The spokesperson also appreciated the Egyptian Presidency of COP27, especially Foreign Minister Sameh Shoukry, as well as UNFCCC Executive Secretary Simon Stiell, for this historic breakthrough.

"We look forward to early operationalisation of the fund, with the hope that the Fund would bridge a major gap in the climate finance architecture."

"As part of its climate diplomacy — given that we are one of the most climate-vulnerable countries — Pakistan would continue to constructively contribute to global climate change debate, negotiations and action."

Concerted effort

The "loss and damage" inflicted by climate-induced disasters was not even officially up for discussion when UN talks in Egypt began.

But a concerted effort among developing countries to make it the defining issue of the conference melted the resistance of wealthy polluters long fearful of open-ended liability and gathered unstoppable momentum as the talks progressed.

"At the beginning of these talks loss and damage was not even on the agenda and now we are making history, said Mohamed Adow, executive director of Power Shift Africa.

"It just shows that this UN process can achieve results and that the world can recognise the plight of the vulnerable must not be treated as a political football."

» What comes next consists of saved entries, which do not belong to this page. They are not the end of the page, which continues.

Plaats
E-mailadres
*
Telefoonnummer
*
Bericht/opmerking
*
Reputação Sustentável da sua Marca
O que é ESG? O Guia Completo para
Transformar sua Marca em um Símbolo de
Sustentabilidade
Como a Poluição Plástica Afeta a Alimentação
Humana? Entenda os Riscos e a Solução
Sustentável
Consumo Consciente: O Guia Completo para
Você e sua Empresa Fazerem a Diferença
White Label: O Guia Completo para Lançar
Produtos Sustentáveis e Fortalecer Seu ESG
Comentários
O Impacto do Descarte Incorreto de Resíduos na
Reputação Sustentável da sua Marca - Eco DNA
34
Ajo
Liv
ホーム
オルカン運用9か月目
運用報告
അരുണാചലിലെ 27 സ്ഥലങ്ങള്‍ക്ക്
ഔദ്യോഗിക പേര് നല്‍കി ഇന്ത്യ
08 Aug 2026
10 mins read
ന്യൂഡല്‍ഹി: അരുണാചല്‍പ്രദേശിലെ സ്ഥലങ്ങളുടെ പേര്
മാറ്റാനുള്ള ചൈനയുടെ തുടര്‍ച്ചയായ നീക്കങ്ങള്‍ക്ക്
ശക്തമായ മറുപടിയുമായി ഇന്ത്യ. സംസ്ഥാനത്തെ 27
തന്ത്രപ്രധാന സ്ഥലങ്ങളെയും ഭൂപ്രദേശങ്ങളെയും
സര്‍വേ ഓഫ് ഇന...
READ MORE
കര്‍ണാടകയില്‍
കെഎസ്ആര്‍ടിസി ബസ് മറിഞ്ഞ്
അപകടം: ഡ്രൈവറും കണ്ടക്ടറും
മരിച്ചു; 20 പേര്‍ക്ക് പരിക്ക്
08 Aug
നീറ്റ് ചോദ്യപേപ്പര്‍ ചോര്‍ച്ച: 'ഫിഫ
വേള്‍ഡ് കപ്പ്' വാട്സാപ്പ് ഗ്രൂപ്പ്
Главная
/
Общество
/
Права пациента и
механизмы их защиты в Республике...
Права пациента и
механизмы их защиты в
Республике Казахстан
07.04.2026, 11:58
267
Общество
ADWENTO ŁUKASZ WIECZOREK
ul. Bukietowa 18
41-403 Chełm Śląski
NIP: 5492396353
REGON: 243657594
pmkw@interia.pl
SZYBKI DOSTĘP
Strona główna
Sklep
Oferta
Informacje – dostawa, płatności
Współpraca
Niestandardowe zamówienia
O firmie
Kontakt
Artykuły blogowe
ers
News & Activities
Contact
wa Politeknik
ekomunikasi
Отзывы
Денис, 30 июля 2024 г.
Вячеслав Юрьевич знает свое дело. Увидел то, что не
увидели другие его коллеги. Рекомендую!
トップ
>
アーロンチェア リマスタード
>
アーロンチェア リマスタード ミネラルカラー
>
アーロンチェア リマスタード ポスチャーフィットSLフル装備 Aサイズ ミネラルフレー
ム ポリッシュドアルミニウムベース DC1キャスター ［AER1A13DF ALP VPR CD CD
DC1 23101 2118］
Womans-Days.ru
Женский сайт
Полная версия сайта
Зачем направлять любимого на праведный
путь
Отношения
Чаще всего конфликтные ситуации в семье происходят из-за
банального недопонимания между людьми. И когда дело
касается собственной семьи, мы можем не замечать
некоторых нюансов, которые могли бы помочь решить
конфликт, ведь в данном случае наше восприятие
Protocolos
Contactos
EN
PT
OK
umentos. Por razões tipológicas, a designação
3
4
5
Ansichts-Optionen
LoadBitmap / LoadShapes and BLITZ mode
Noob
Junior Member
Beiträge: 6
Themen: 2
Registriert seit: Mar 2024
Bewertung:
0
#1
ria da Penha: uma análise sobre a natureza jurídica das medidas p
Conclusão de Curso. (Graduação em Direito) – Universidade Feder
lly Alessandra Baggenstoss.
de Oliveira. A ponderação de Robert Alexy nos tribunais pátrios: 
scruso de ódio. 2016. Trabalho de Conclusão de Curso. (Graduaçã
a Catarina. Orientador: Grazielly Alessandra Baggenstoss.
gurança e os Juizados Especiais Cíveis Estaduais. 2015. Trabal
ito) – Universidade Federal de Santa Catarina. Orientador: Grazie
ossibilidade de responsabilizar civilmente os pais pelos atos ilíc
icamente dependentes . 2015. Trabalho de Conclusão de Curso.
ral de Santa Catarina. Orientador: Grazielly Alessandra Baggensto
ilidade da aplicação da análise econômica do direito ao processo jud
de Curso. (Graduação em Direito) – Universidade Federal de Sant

Loss and damage covers a broad sweep of climate impacts, from bridges and homes washed away in flash flooding, to the threatened disappearance of cultures and whole islands to the creeping rise of sea levels.

This year an onslaught of climate-induced disasters — from catastrophic floods in Pakistan to severe drought-threatening famine in Somalia — sharpened the focus on disaster-hit countries, which were already struggling with soaring inflation and mounting debts.